Mike White did not miss many snaps in the Jets’ Week 14 loss to the Buffalo Bills, but the two brief stretches where Joe Flacco subbed in for him were costly for the Jets.
Let’s take a look at where things went wrong during Flacco’s brief stints on the field in Western New York.
Flacco’s first trip to the field resulted in one passing attempt, an incompletion to Tyler Conklin.
On the play, Conklin is running a seam route.
In a scoreless game in the second quarter, a completion here would have put the Jets close into field goal range with a great chance to open the scoring. Flacco’s pass fell incomplete. The veteran quarterback received a lot of criticism for the play’s failure, but I’m not entirely sure it was his fault.
It appears that Flacco threw the ball believing Conklin’s would be running his route on the numbers. However, the tight end is redirected in the early stages of his route.
Conklin doesn’t do a great job fighting through the contact and takes his route inside the numbers.
You might blame this on a lack of chemistry. Perhaps the two could be more on the same page about how Conklin would adjust his route with early contact. Still, these two played together plenty at the start of the season when Flacco was in the lineup. In any event, the throw is outside of the receiver, and an opportunity is loss.
Mike White quickly came back into the game after this play. However, White left the game a second time in the third quarter with the Jets trailing 14-7. What followed was the one play in this sequence that I think you could legitimately say was a Flacco catastrophe.
Flacco takes a five step drop. It looks like about to throw to his first option, Elijah Moore, who is creating separation. However, Flacco double clutches.
One of the issues with Flacco when he started the early part of the season was a refusal to get aggressive. He was very hesitant to throw the ball to receivers who were not wide open. He then stares down his second option, Garrett Wilson, who is just manhandled by Tre’Davious White.
Flacco belatedly gets to his checkdown option, Michael Carter, but by this point he’s stepping right into a big hit and fumbles.
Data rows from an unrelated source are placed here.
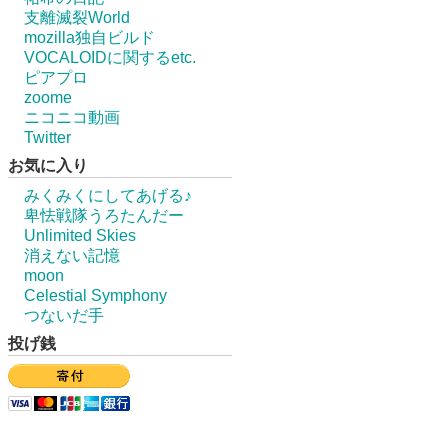
支離滅裂World
mozilla独自ビルド
VOCALOIDに関するetc.
ピアプロ
zoome
ニコニコ動画
Twitter
お気に入り
みくみくにしてあげる♪
卑怯戦隊うろたんだー
Unlimited Skies
消えない記憶
moon
Celestial Symphony
つないだ手
投げ銭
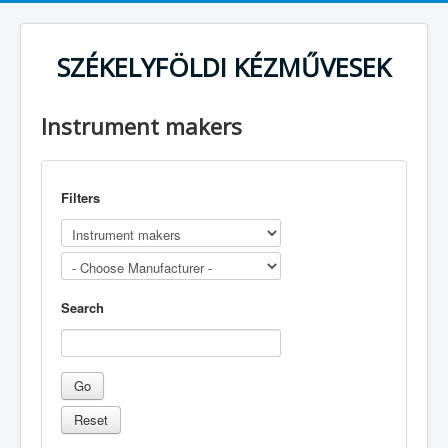
SZÉKELYFÖLDI KÉZMŰVESEK
Instrument makers
Filters
Search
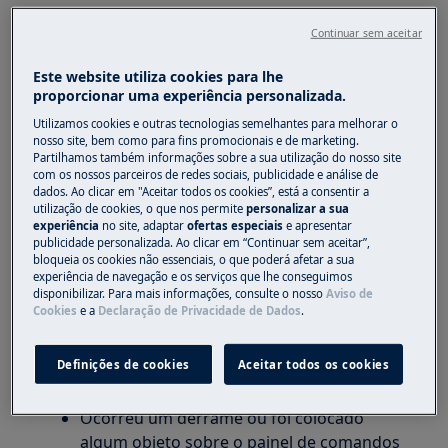
placa elétrica integrada
Continuar sem aceitar
fogão de instalação livre com placa elétrica
placa de indução encastrada
Este website utiliza cookies para lhe
fogão de instalação livre com placa de
proporcionar uma experiência personalizada.
indução
Utilizamos cookies e outras tecnologias semelhantes para melhorar o
nosso site, bem como para fins promocionais e de marketing.
Resolução:
Partilhamos também informações sobre a sua utilização do nosso site
com os nossos parceiros de redes sociais, publicidade e análise de
1. A mensagem ""—"" indica que a função de
dados. Ao clicar em "Aceitar todos os cookies”, está a consentir a
utilização de cookies, o que nos permite
personalizar a sua
desligar automático está a funcionar
experiência
no site, adaptar
ofertas especiais
e apresentar
publicidade personalizada. Ao clicar em “Continuar sem aceitar”,
A função de desligar automático desativa
bloqueia os cookies não essenciais, o que poderá afetar a sua
experiência de navegação e os serviços que lhe conseguimos
automaticamente a placa se:
disponibilizar. Para mais informações, consulte o nosso
Aviso de
Cookies
e a
Declaração de Privacidade de Dados
.
Todas as zonas de cozedura estiverem
desativadas
Definições de cookies
Aceitar todos os cookies
Após a ativação da placa, não é definido
qualquer grau de cozedura.
Ocorreu um derrame ou foi colocado
algum objeto sobre o painel de comandos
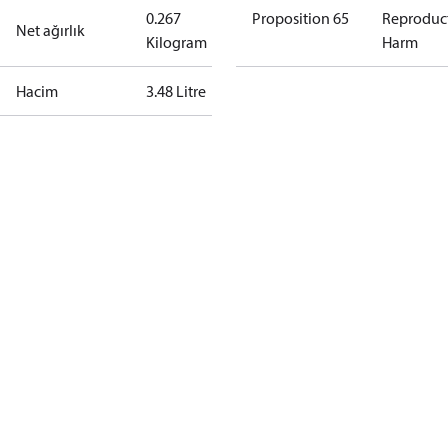
0.267
Proposition 65
Reproduc
Net ağırlık
Kilogram
Harm
Hacim
3.48 Litre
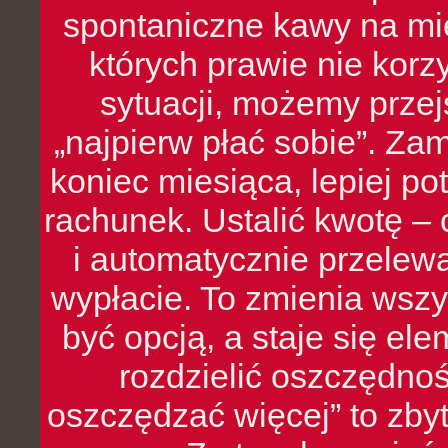
spontaniczne kawy na mie
których prawie nie kor
sytuacji, możemy przej
„najpierw płać sobie”. Zam
koniec miesiąca, lepiej po
rachunek. Ustalić kwotę – 
i automatycznie przelew
wypłacie. To zmienia wszy
być opcją, a staje się e
rozdzielić oszczędnoś
oszczędzać więcej” to zbyt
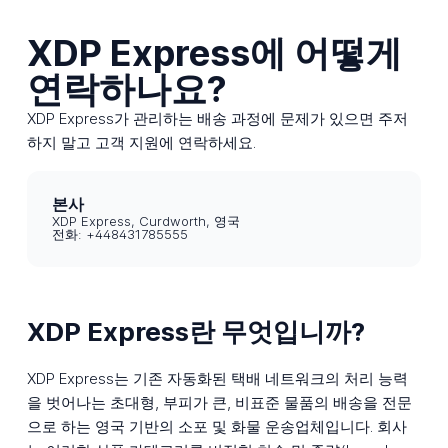
XDP Express에 어떻게
연락하나요?
XDP Express가 관리하는 배송 과정에 문제가 있으면 주저
하지 말고 고객 지원에 연락하세요.
본사
XDP Express, Curdworth, 영국
전화: +448431785555
XDP Express란 무엇입니까?
XDP Express는 기존 자동화된 택배 네트워크의 처리 능력
을 벗어나는 초대형, 부피가 큰, 비표준 물품의 배송을 전문
으로 하는 영국 기반의 소포 및 화물 운송업체입니다. 회사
It is easy to get on the backup tackle Mike Remmers since the man he was blocking hit Flacco. In all honestly, it was not a great rep for him. Still I have to put most of this on Flacco. He didn’t get the ball out quickly to an open receiver. Then he was delayed in going through his progression. He just held the ball for too long and fumbled on top of it.
The Jets got the ball back after a Buffalo field goal down 17-7 late in the third quarter. Their drive stalled, although I think this was less bad Flacco and more good defense.
On first and long after a penalty the Jets run Elijah Moore on a 10 yard in route and Garrett Wilson on a corner route from the slot.
The play here essentially puts White into conflict. If he follows Moore, Wilson will be open deep. If he follows Wilson, Moore should have room to operate.
White peels back to take Wilson. This leaves Moore.
Matt Milano just does a great job ranging to deflect the throw.
It’s easy to forget that there is another team out there trying to make plays, and sometimes they do their job well. Check out how much ground Milano covers.
This brought up second and long.
Here the Bills are just in the perfect call. Flacco’s top two options have defenders around them.
Flacco is left to hit his checkdown, Moore, for his only completion of the day.
An excellent defense rallies to the football to limit the gain.
When I was watching the game live I was struck by how damaging the Flacco snaps were to the Jets considering how few of them there were. After rewatching, I feel like Flacco probably got a bit too much grief.
I still think it is correct to say that his snaps were quite damaging to the Jets. Still, of the plays that involved him, I only think one was truly his fault. One seems like a bad route by Tyler Conklin. The other two were just really good defense.
Now the one that was on Flacco is difficult to excuse since he failed on numerous levels. Still, I would now argue he deserves grief for that one play, not the entirety of his time on the field.